Checking openssl ciphers HIGH on the command-line indicates this is a library that thinks 3DES is “high security.”  (Although taking it out is technically non-compliant, as TLS up to and including v1.1 mandates support for it.)  And this configuration will add anything it considers MEDIUM in?  That includes not only RC4-SHA, but SEED-SHA and RC4-MD5, both of which are presumably unintentional.

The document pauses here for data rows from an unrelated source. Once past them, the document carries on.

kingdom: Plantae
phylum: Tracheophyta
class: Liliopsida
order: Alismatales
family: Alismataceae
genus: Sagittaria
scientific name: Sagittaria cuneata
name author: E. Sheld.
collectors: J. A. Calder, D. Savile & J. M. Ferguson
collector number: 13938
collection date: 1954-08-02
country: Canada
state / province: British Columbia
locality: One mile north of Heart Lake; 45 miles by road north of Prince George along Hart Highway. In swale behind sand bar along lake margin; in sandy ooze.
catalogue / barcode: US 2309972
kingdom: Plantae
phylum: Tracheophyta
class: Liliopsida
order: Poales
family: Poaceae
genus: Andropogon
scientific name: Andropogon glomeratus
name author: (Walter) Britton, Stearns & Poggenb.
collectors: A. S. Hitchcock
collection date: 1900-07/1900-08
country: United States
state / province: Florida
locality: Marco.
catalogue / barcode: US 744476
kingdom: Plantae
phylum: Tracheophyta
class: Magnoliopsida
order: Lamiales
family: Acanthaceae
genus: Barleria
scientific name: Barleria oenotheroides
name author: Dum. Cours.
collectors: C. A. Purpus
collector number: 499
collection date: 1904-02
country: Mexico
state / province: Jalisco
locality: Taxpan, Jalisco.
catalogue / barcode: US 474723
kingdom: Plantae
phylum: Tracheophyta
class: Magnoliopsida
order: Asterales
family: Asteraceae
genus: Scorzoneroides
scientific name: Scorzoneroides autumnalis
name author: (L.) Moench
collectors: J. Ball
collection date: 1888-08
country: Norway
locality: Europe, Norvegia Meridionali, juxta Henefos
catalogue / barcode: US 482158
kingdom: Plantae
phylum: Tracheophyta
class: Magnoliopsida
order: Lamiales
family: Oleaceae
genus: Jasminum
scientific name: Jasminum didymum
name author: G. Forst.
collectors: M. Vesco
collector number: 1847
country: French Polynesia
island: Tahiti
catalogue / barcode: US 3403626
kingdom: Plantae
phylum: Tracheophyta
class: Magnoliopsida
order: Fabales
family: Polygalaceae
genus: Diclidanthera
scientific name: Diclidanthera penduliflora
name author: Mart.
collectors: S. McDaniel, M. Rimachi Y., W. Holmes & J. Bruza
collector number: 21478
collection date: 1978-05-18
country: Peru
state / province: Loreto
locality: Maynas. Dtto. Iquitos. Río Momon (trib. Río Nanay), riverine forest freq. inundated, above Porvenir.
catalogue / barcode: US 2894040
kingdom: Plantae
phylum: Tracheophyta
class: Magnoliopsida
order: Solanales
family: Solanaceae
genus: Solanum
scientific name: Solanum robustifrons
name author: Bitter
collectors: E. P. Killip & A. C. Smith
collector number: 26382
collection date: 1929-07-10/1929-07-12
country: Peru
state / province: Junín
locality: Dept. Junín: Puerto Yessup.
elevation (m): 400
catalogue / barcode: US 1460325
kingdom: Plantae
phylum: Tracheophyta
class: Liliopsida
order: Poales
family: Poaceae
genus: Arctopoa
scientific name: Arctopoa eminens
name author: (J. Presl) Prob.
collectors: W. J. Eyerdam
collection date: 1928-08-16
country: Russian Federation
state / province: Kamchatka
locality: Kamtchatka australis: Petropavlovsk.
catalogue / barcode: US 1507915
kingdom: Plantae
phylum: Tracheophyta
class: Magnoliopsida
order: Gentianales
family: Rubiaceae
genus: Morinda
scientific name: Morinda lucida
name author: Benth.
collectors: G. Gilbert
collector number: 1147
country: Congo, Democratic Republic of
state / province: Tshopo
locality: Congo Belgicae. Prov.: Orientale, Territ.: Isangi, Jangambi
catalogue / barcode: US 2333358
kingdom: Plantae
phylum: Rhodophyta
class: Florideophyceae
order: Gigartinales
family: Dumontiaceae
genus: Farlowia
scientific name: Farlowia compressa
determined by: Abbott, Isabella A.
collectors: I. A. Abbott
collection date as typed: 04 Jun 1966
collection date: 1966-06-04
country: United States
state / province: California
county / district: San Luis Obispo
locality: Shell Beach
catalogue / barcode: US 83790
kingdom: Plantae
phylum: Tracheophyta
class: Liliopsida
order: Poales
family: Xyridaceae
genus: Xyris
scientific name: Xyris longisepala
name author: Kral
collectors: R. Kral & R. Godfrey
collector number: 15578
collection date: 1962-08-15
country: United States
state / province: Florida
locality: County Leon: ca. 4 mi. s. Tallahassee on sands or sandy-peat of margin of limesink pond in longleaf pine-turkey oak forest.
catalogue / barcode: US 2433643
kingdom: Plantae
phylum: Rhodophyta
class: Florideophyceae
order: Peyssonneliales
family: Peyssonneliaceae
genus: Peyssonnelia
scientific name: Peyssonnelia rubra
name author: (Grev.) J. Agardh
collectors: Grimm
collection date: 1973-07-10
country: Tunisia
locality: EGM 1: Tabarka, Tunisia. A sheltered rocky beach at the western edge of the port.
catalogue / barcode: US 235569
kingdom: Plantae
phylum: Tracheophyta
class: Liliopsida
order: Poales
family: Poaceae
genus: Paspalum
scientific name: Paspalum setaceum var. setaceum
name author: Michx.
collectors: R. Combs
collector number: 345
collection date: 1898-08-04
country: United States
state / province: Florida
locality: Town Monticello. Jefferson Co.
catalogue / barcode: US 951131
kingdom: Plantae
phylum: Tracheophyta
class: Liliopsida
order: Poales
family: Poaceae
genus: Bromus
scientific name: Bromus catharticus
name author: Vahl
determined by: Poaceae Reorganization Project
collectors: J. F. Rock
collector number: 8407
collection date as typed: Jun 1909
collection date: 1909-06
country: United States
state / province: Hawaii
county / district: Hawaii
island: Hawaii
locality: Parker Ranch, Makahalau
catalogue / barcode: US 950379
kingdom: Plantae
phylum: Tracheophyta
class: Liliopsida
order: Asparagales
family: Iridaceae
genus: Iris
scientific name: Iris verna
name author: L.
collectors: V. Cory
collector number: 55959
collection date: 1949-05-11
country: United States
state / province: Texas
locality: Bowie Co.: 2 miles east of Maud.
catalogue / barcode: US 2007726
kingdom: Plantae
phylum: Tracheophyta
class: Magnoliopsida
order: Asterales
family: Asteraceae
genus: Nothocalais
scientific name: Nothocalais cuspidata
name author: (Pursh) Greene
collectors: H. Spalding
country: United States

It even turns out that ‘SSLv2’ is not recognized by this version of OpenSSL.  openssl ciphers SSLv2 is an error, and there is no difference between ALL and ALL:!SSLv2.  It’s not even special-cased, since ALL:!SPAM is also not an error.

OpenSSL considers DSS to be perfectly fine as well, even though using it with SHA-1 (which all the MEDIUM DSS ciphers are) means only 1024 bits of strength.

RC4-MD5 is also included in RC4+RSA, by the way.

Finally, ALL and HIGH include some key-exchange mechanisms that are basically irrelevant to the regular Internet, like SRP, PSK, and non-ephemeral ECDH.  It’s just a waste of bandwidth to include them if the client is never going to choose them.

All that said, a reasonable default cipher list (for wide compatibility and spec compliance) would aim to start with the best parts, then strip away the ones that aren’t so “best” anymore, unless mandated.  Something like:

ssl_cipher_list = RC4-SHA:+HIGH:!DSS+SHA:!MD5:!aNULL:!eNULL


Technically the !eNULL is unnecessary, but by now, I refuse to trust that it is actually “disabled unless explicitly enabled.”  Because OpenSSL.

Bonus facts:
  1. I cannot find evidence that AES was ever added to Windows XP SChannel, though it’s part of Windows Server 2003 and up.
  2. Windows Vista SChannel supports only up to TLS v1.0.  Windows 7 added v1.1 and v1.2.
  3. In terms of web browsers, the above points are relevant only to Internet Explorer, as others include their own cross-platform SSL library instead of using SChannel.
  4. Windows Server 2003 had AES added in KB 948963 because at one point, HIGH did not include any ciphers supported by SChannel at the time.